> Texto fornecido
****
Mas afinal, é possível diagnosticar autismo e TDAH ao mesmo tempo? Segundo a Dra. Tamara May, isso é bastante improvável.
"Frequentemente, tentamos realizar avaliações que considerem ambas as condições simultaneamente. No entanto, geralmente os psiquiatras não têm o conhecimento necessário para conduzir avaliações de autismo, já que essa condição é historicamente vista como um transtorno do desenvolvimento, sendo, portanto, área de atuação de psiquiatras infantis e pediatras. Assim, muitas vezes o psiquiatra diagnostica apenas o TDAH, enquanto o autismo fica a cargo de um psicólogo, especialmente no caso de adultos — o que acaba tornando o processo bastante caro para quem busca esses diagnósticos".
Nicole Rogerson é a diretora-executiva da Autism Awareness Australia. Ela também alerta que as pessoas precisam ter cautela com o que leem nas redes sociais.
"Acho que é preciso ter muito cuidado ao entender que o espectro do autismo é muito amplo — na verdade, está mais abrangente do que nunca. Movimentos como o da neurodiversidade têm feito com que, naturalmente, um número maior de pessoas se identifique como pertencente ao espectro do autismo e, possivelmente, portadora de TDAH. Embora queiramos abraçar a ideia de que a neurodiversidade carrega uma mensagem positiva, é fundamental compreender que essas condições são muito sérias e, para uma parcela significativa da comunidade, vêm acompanhadas de um grau considerável de incapacidade".
Ela afirma que o fundamental é garantir a oferta de serviços de qualidade, seja para pessoas com um único diagnóstico, seja para aquelas que apresentam ambos.
"Não se trata tanto de ser um diagnóstico ou ambos. Acho que o que realmente importa é que tenhamos serviços de diagnóstico de qualidade em todo o país, para que as pessoas recebam avaliações precisas. Não é apenas preencher um formulário ou falar alguém online via teleconculta; precisamos realizar diagnósticos diferenciais adequados e garantir a exatidão do diagnóstico. Por exemplo, se uma pessoa tem um diagnóstico legítimo de TDAH, sua vida pode melhorar significativamente com o uso da medicação correta. Portanto, é fundamental acertar no diagnóstico para que possamos oferecer o suporte adequado a essas pessoas".
No ano passado, o governo federal lançou um plano nacional para aprimorar o atendimento às pessoas autistas na próxima década. Alguns estados também começaram a buscar formas de tornar o diagnóstico de TDAH mais barato e acessível à população. Desde 2017, Queensland permite que clínicos gerais, os GPs, diagnostiquem e prescrevam medicação para TDAH — mas apenas para crianças.
Na última segunda-feira, o governo de Nova Gales do sul anunciou que os clínicos gerais do estado poderão diagnosticar TDAH e prescrever medicação tanto para crianças quanto para adultos. Até mil médicos receberão treinamento antes de assumirem essa nova responsabilidade, mas os detalhes sobre o conteúdo e a implementação desse treinamento ainda não foram confirmados.
A Dra. Rebekah Hoffman, presidente da Royal Australian College of General Practitioners para Nova Gales do Sul e o Território da Capital Australiana (ACT), afirma que a reforma facilitará o acesso à prescrição para pacientes já diagnosticados com TDAH, além de contribuir para reduzir o estigma em torno da saúde mental.
"O que isso também significa, espera-se, é uma redução nas listas de espera para consultas com pediatras e psiquiatras, caso consigamos acompanhar e gerenciar alguns dos pacientes complexos, mas estáveis, que não precisam de atendimento tão frequente".
****
> Fontes de documentos em texto simples

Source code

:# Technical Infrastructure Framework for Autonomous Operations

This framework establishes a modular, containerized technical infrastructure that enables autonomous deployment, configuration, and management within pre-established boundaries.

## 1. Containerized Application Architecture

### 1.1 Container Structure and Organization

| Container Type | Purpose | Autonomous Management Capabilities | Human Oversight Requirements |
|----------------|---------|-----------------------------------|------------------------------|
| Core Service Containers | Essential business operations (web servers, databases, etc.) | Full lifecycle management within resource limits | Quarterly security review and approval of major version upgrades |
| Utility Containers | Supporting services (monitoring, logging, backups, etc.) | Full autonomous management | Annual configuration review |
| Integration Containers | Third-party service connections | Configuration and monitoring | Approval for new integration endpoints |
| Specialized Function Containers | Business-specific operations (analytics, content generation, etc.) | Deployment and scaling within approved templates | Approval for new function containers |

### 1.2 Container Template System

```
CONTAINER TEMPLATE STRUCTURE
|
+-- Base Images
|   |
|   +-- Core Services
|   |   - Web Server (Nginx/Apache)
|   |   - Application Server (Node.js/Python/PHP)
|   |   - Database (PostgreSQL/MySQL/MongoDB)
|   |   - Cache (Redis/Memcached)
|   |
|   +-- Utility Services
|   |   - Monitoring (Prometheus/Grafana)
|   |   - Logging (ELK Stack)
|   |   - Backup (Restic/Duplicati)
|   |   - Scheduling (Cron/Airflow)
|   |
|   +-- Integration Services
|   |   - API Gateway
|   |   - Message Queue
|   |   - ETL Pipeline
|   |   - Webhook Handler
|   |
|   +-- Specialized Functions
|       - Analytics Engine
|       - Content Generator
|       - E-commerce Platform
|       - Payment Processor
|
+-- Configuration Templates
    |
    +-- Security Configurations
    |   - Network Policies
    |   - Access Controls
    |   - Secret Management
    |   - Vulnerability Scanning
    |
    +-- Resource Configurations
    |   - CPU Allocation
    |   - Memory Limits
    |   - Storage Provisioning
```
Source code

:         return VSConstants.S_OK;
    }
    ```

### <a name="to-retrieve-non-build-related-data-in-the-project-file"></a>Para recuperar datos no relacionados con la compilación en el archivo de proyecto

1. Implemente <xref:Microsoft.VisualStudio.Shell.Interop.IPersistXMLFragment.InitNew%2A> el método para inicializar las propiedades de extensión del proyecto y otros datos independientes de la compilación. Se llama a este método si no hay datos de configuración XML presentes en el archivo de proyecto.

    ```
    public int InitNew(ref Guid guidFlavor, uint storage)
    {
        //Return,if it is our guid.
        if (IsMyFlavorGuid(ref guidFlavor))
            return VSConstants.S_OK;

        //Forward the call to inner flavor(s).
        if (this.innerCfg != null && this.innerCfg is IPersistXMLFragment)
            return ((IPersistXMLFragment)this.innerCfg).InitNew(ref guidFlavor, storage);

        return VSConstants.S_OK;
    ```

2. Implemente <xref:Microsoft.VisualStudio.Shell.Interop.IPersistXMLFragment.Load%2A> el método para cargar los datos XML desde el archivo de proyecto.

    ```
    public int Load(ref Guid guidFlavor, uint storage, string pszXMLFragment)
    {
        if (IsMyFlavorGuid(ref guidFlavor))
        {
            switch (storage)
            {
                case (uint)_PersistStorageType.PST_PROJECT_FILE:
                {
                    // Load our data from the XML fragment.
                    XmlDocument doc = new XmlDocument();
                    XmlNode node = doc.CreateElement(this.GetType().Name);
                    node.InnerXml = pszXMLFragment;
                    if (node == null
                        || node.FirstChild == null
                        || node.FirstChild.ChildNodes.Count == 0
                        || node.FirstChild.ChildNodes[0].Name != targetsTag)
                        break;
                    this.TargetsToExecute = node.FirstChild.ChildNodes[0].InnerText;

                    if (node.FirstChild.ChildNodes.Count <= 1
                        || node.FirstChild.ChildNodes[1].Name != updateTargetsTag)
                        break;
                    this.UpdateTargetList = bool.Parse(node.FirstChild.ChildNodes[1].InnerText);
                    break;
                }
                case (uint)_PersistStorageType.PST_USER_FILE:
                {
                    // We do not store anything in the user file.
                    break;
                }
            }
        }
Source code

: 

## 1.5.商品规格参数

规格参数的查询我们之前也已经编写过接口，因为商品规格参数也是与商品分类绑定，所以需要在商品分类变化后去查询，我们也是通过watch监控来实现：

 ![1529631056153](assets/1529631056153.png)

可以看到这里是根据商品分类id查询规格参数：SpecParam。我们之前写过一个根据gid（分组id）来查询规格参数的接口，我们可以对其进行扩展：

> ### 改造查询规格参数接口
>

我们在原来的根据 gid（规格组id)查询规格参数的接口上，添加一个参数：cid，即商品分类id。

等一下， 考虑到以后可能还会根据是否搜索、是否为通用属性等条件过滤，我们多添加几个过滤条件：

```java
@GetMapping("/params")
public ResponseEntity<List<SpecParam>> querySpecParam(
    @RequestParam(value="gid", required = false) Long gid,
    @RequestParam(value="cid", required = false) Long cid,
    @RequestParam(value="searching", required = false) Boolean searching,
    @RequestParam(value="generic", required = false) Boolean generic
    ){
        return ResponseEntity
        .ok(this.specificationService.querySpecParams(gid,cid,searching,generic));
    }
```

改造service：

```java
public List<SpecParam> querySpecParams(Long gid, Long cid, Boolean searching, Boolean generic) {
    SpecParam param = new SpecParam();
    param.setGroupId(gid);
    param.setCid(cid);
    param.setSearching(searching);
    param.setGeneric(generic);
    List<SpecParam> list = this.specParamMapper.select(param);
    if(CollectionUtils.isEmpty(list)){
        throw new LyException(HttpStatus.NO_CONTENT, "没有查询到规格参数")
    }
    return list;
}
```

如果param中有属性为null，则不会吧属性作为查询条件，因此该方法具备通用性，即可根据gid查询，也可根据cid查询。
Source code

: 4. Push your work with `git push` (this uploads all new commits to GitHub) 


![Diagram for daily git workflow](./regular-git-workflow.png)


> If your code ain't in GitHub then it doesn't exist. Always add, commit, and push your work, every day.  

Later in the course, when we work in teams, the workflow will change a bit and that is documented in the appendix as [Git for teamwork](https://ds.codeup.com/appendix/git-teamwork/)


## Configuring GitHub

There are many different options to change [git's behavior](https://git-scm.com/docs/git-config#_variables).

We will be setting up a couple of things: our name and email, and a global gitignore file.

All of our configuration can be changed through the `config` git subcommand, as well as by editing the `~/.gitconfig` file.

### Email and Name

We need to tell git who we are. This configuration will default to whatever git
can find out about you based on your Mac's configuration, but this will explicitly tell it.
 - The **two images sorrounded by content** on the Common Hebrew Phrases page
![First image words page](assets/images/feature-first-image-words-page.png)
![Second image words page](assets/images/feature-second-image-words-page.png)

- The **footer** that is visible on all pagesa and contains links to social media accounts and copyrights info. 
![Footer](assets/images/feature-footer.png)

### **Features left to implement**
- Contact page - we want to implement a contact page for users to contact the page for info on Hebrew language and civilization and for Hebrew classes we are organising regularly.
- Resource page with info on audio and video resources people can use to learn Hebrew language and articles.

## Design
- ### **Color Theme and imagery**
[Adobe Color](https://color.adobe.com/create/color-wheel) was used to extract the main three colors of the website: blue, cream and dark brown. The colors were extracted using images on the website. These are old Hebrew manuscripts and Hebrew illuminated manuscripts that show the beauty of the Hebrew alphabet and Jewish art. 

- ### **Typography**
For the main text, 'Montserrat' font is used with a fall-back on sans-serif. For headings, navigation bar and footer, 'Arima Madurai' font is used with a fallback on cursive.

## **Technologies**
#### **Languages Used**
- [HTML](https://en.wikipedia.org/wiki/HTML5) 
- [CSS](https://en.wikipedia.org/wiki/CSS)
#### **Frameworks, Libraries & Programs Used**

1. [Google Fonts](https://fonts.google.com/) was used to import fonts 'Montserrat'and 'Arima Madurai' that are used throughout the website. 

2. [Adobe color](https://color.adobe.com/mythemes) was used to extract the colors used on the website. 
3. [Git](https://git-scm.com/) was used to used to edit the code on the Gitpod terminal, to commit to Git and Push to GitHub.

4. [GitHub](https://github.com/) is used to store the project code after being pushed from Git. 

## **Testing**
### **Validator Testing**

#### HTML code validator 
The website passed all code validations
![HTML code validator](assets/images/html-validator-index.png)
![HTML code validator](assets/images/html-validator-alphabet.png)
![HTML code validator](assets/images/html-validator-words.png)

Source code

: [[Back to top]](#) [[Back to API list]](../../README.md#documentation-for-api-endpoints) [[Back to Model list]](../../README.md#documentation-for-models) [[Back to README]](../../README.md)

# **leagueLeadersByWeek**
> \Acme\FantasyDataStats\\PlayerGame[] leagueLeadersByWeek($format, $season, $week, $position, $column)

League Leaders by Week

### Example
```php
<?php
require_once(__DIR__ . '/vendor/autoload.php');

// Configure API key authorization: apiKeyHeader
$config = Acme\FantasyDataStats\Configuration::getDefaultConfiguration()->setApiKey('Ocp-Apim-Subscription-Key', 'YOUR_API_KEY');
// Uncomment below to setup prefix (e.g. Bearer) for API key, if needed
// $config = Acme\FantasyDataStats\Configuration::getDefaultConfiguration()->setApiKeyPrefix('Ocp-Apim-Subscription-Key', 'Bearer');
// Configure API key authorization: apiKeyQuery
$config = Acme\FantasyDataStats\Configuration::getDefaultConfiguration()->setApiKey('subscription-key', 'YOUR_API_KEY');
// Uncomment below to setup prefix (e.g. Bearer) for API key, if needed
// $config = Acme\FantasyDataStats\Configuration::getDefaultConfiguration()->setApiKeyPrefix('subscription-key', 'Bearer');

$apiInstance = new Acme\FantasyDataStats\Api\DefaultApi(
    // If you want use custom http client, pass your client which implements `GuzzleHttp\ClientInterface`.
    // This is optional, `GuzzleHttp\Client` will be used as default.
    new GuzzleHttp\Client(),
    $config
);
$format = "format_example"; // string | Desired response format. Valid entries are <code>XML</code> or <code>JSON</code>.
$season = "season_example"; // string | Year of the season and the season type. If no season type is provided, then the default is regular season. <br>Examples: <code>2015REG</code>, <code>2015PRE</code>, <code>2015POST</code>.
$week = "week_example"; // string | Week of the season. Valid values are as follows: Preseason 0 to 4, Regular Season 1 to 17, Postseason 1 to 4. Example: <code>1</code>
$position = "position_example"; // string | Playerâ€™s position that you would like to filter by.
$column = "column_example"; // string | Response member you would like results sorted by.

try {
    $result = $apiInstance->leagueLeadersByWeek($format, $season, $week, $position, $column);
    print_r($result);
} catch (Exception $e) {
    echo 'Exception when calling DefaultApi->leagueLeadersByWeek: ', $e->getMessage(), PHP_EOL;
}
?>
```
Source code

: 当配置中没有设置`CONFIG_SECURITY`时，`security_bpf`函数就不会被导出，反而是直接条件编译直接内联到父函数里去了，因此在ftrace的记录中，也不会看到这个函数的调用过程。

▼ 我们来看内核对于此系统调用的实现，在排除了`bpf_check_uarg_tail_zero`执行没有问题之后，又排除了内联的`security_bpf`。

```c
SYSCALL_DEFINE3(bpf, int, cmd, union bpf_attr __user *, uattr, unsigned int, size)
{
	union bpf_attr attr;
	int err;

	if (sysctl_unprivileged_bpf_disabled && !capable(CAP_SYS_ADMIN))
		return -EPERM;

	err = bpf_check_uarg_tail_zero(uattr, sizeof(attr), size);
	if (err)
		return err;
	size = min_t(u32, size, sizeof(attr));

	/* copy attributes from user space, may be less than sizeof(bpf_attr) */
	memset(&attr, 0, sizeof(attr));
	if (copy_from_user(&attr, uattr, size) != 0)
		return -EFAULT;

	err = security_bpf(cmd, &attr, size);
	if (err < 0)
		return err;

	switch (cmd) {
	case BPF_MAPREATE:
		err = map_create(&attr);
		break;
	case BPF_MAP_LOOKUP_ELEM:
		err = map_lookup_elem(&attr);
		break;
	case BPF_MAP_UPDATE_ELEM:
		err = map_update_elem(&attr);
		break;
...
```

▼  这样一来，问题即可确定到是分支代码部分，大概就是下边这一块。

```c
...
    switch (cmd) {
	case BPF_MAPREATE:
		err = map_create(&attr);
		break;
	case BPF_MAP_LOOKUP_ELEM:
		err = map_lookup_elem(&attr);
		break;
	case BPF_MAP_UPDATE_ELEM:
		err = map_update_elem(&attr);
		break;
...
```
****
Reproduza fielmente o trecho do texto sobre autismo e TDAH que começa nas palavras "Mas afinal, é" e termina depois de "nas redes sociais.". Baseie-se somente no texto sobre autismo e TDAH.

Mas afinal, é possível diagnosticar autismo e TDAH ao mesmo tempo? Segundo a Dra. Tamara May, isso é bastante improvável.
"Frequentemente, tentamos realizar avaliações que considerem ambas as condições simultaneamente. No entanto, geralmente os psiquiatras não têm o conhecimento necessário para conduzir avaliações de autismo, já que essa condição é historicamente vista como um transtorno do desenvolvimento, sendo, portanto, área de atuação de psiquiatras infantis e pediatras. Assim, muitas vezes o psiquiatra diagnostica apenas o TDAH, enquanto o autismo fica a cargo de um psicólogo, especialmente no caso de adultos — o que acaba tornando o processo bastante caro para quem busca esses diagnósticos".
Nicole Rogerson é a diretora-executiva da Autism Awareness Australia. Ela também alerta que as pessoas precisam ter cautela com o que leem nas redes sociais.